Женщина кивнула головой. Да, она знала его, они жили в одном доме много лет.

— Так вот… — Мишутин с трудом проглотил комок, вдруг вставший в горле и мешавший продолжать. — Я сейчас умираю. У меня к вам просьба. Я сегодня закончил картину — она стоит в моей комнате на мольберте, дверь открыта. Вы возьмите ее и отнесите, если сможете, куда вам будет ближе — в райком или райсовет. Передайте: художник Мишутин приносит ее в дар народу. Сделаете?

— Зачем же я ее буду относить? Вы сами ее отнесете. Вы ошибаетесь, что умираете. Умирающие так ясно не разговаривают.
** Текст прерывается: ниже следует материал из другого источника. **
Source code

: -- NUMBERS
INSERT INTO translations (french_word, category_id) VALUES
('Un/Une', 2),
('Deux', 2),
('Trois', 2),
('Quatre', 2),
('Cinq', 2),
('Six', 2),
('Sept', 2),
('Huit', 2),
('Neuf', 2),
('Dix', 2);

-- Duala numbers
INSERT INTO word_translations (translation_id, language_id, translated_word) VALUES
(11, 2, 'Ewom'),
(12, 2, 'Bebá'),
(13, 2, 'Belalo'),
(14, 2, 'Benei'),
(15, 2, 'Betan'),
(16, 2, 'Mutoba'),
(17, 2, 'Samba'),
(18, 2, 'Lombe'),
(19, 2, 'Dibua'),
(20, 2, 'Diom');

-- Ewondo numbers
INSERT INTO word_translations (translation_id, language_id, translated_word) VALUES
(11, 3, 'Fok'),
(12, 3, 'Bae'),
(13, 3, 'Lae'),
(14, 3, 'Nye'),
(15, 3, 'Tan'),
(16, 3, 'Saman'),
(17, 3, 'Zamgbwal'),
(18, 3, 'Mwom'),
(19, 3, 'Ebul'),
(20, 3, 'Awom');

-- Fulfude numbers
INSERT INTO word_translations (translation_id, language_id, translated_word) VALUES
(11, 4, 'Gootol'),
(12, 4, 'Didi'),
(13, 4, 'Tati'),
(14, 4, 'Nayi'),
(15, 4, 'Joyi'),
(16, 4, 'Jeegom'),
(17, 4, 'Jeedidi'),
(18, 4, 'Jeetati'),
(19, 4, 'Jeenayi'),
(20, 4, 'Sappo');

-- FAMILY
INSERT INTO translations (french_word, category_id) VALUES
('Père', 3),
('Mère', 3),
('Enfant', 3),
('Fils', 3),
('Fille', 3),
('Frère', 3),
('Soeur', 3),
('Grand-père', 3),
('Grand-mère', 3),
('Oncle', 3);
Но Мишутину было мучительно трудно продолжать разговор — шевелить губами, слушать, что возражает женщина. Хотя она, конечно, делает это из лучших побуждений. Голова была совершенно пуста и в то же время нестерпимо тяжела. И гудела, гудела, гудела.

— Не спорьте, пожалуйста, со мной, мне трудно возражать. Я не ошибаюсь — я умираю. Обещаете?
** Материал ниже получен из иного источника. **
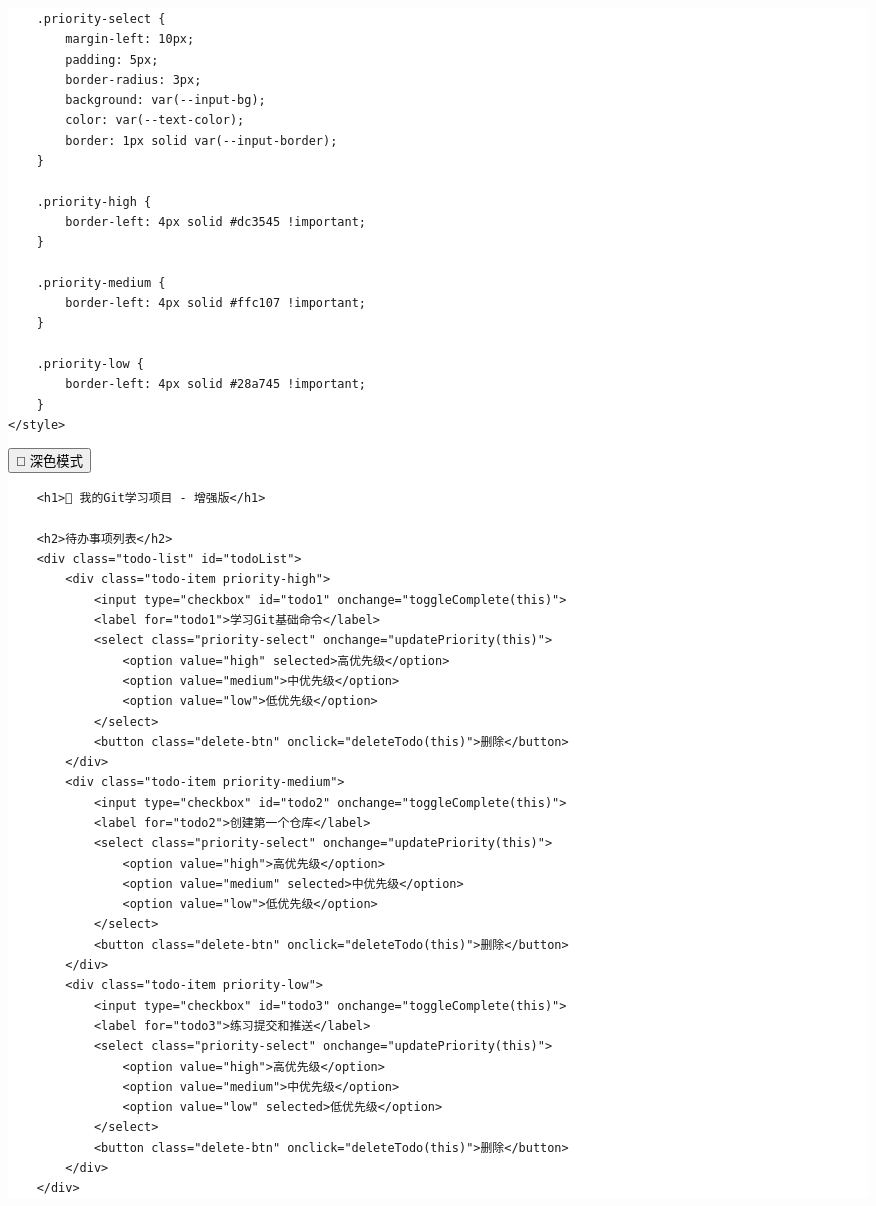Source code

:         .priority-select {
            margin-left: 10px;
            padding: 5px;
            border-radius: 3px;
            background: var(--input-bg);
            color: var(--text-color);
            border: 1px solid var(--input-border);
        }
        
        .priority-high {
            border-left: 4px solid #dc3545 !important;
        }
        
        .priority-medium {
            border-left: 4px solid #ffc107 !important;
        }
        
        .priority-low {
            border-left: 4px solid #28a745 !important;
        }
    </style>
</head>
<body>
    <div class="container">
        <button class="theme-toggle" onclick="toggleTheme()">
            <span id="themeIcon">🌙</span>
            <span id="themeText">深色模式</span>
        </button>
        
        <h1>🚀 我的Git学习项目 - 增强版</h1>
        
        <h2>待办事项列表</h2>
        <div class="todo-list" id="todoList">
            <div class="todo-item priority-high">
                <input type="checkbox" id="todo1" onchange="toggleComplete(this)">
                <label for="todo1">学习Git基础命令</label>
                <select class="priority-select" onchange="updatePriority(this)">
                    <option value="high" selected>高优先级</option>
                    <option value="medium">中优先级</option>
                    <option value="low">低优先级</option>
                </select>
                <button class="delete-btn" onclick="deleteTodo(this)">删除</button>
            </div>
            <div class="todo-item priority-medium">
                <input type="checkbox" id="todo2" onchange="toggleComplete(this)">
                <label for="todo2">创建第一个仓库</label>
                <select class="priority-select" onchange="updatePriority(this)">
                    <option value="high">高优先级</option>
                    <option value="medium" selected>中优先级</option>
                    <option value="low">低优先级</option>
                </select>
                <button class="delete-btn" onclick="deleteTodo(this)">删除</button>
            </div>
            <div class="todo-item priority-low">
                <input type="checkbox" id="todo3" onchange="toggleComplete(this)">
                <label for="todo3">练习提交和推送</label>
                <select class="priority-select" onchange="updatePriority(this)">
                    <option value="high">高优先级</option>
                    <option value="medium">中优先级</option>
                    <option value="low" selected>低优先级</option>
                </select>
                <button class="delete-btn" onclick="deleteTodo(this)">删除</button>
            </div>
        </div>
И столько убежденности было в медленном шепоте художника, что женщине — закаленной и прошедшей уже через все испытания ленинградке — и той стало не по себе. Она неожиданно всхлипнула совсем по-бабьи:

— Милый вы мой… Товарищ Мишутин!.. Да обождите умирать хоть минут десять, я схожу за санками. У меня в квартире одна соседка еще жива, мы вас до дому все-таки дотащим. А? Не умрете? Продержитесь, дорогой! Я быстро!

Мишутин не ответил. Женщина увидела, что у него закрылись глаза.

— Голубчик, так нельзя! — Она его потормошила. — Слышите, не надо. Я, правда, быстро.

— Ну хорошо, идите. — Мишутину больше всего хотелось, чтобы она перестала его тормошить. Да и сугроб перестал казаться жестким, и почему-то стало теплее. — Идите, я постараюсь… не умирать.

Но когда женщина спустя четверть часа вернулась с соседкой и санками, он уже не дышал.

С тех пор в приемной одного из райсоветов Ленинграда на самом видном месте висит привлекающая внимание всех своею яркостью и некоторыми резко бросающимися в глаза несообразностями, но тем не менее на редкость живая небольшая картина.